The persons are known as partners in their individual capacity, while they are jointly referred to as the firm. The agreement in which the terms and conditions of the partnership are written is known as “Partnership Deed.” However, in the absence of any partnership deed, Indian Partnership Act, 1932 is referred. The primary objective of the creation of the partnership is to carry on business.
It must be noted that the partners are responsible for the acts of the firm, as there is no separate identity of the firm itself and therefore the partners are held liable for the same. Moreover, the partners cannot transfer their shares without the consent of the other partners.
Definition of Company
A company is an association of persons, formed and registered under the Indian Companies Act, 1956 or any other previous act. The following are the major features of a company:
- It is an artificial person.
- It has a separate legal entity.
- It has limited liability.
- It has perpetual succession.
- It has a common seal.
- It can possess property in its own name.
There are two types of company: Public Company and Private Company
The company can file a suit in its own name and vice versa. The company is run by its representatives known as directors, which are appointed by the members of the company at the “Annual General Meeting”. In addition to this, there is no restriction on the transferability of shares in case of a public company, but if we talk about a public company there are certain restrictions.
Key Differences Between Partnership Firm and Company
- A partnership is an agreement between two or more persons who come together to carry out a business, and share profit & losses mutually. A company is an incorporated association, also called an artificial person having separate identity, common seal and perpetual succession.
- The registration of the partnership firm is not compulsory whereas to form a company; it needs to be registered.
- For the creation of a partnership, there must be at least two partners. For the formation of a company, there must be at least 2 members in case of private companies and 7 in regard to public companies.
- The limit for the maximum number of partners in a partnership firm is 100. On the other hand, the maximum number of partners in case of a public company is unlimited and in the case of a private company that limit is 50.
- The next major difference between them is, there is no minimum capital requirement for starting a partnership firm. Conversely, the minimum capital requirement for a public company is 5 lakhs and for a private company it is 1 lakh.
- In the event of dissolution of the partnership firm, there are no legal formalities. In opposition to this, a company has many legal formalities for winding up.
- A partnership firm can be dissolved by any one of the partners. In contrast to this, the company cannot be wound up, by any one of the members.

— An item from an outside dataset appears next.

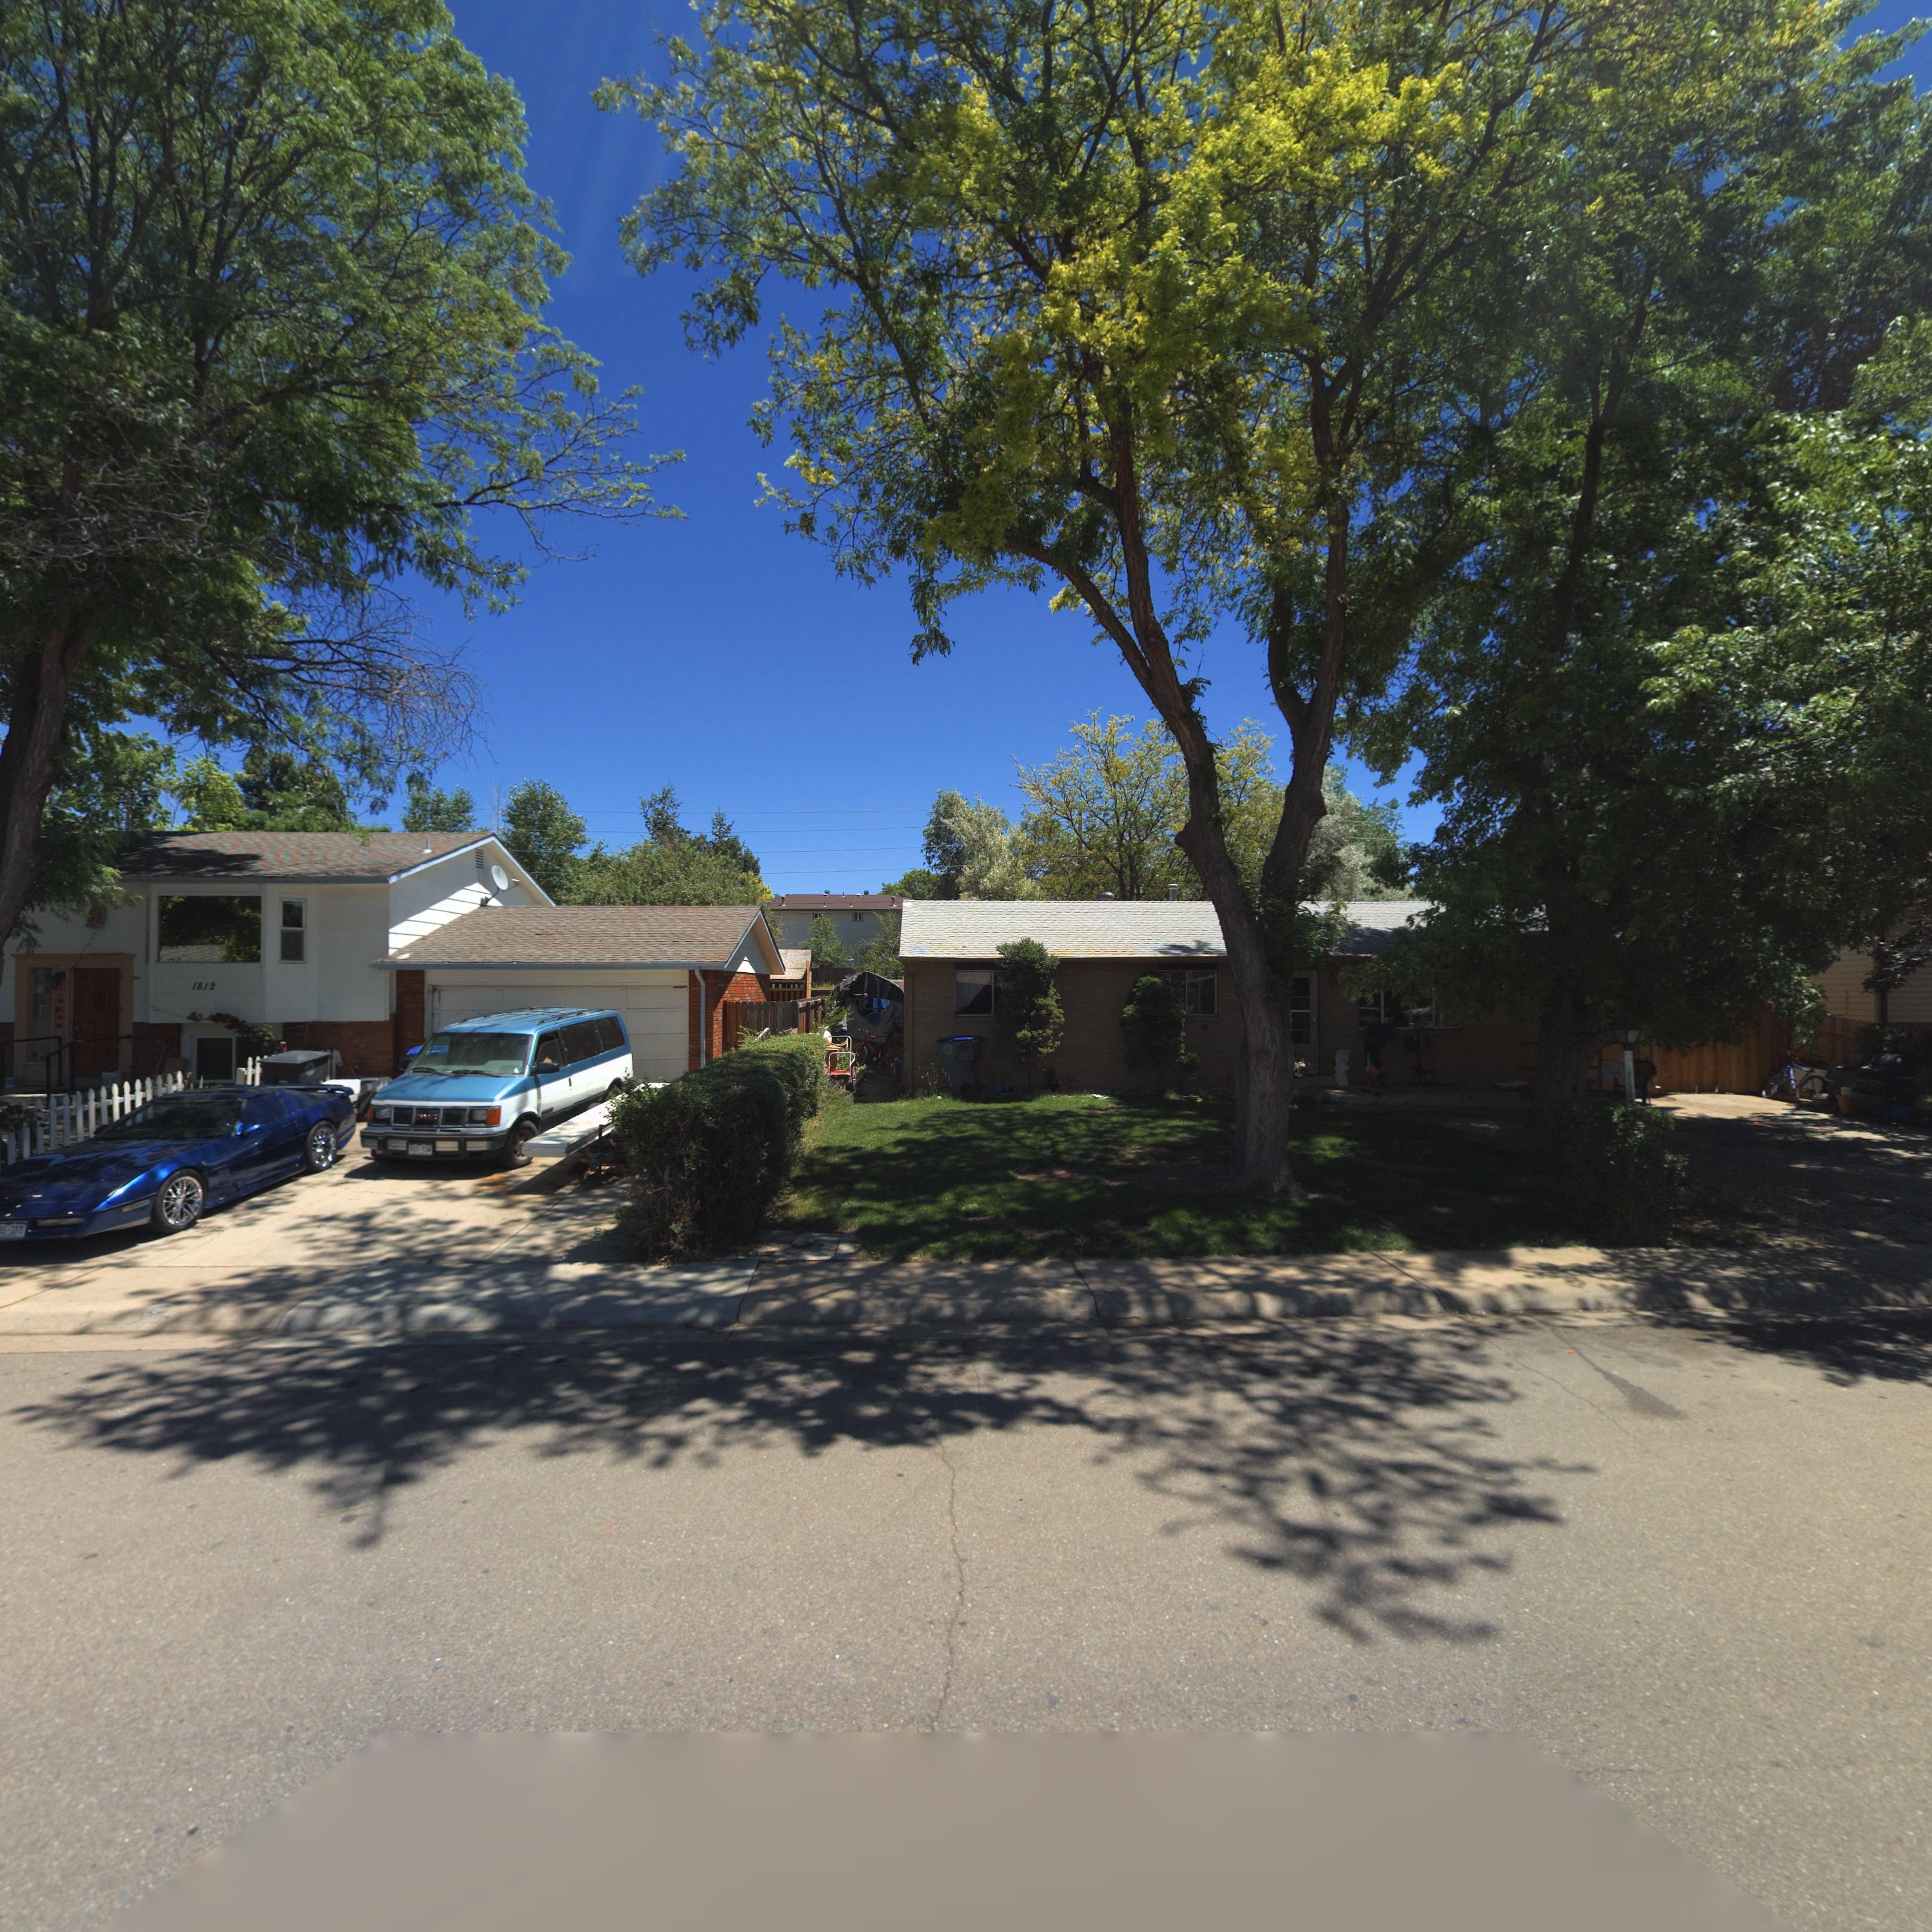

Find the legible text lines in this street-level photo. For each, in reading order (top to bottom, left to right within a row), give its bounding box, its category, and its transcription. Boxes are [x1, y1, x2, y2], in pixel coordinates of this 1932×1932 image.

[191, 982, 216, 990] StreetNumber: 1812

- A partnership firm is not bound to use the word limited or private limited at the end of its name while a company has to add the word ‘limited’ if it is a public company and ‘private limited’ if it is a private company.
- The liability of the partners is unlimited whereas the liability of the company is limited to the extent of shares held by every member or guarantee given by them.
- As a company is an artificial person so that it can enter into contracts in its own name, the members are not held liable for the acts of the company. But in the case of a partnership firm, a partner can enter into a contract in their own name with the mutual consent of the other partners, and they can also be sued for the acts done by the firm.
Due to various drawbacks in the partnership firm the concept of the company came into being. This is the reason, now a very little number of partnership firms can be seen, these days. It has also evolved a new concept of Limited Liability Partnership (LLP).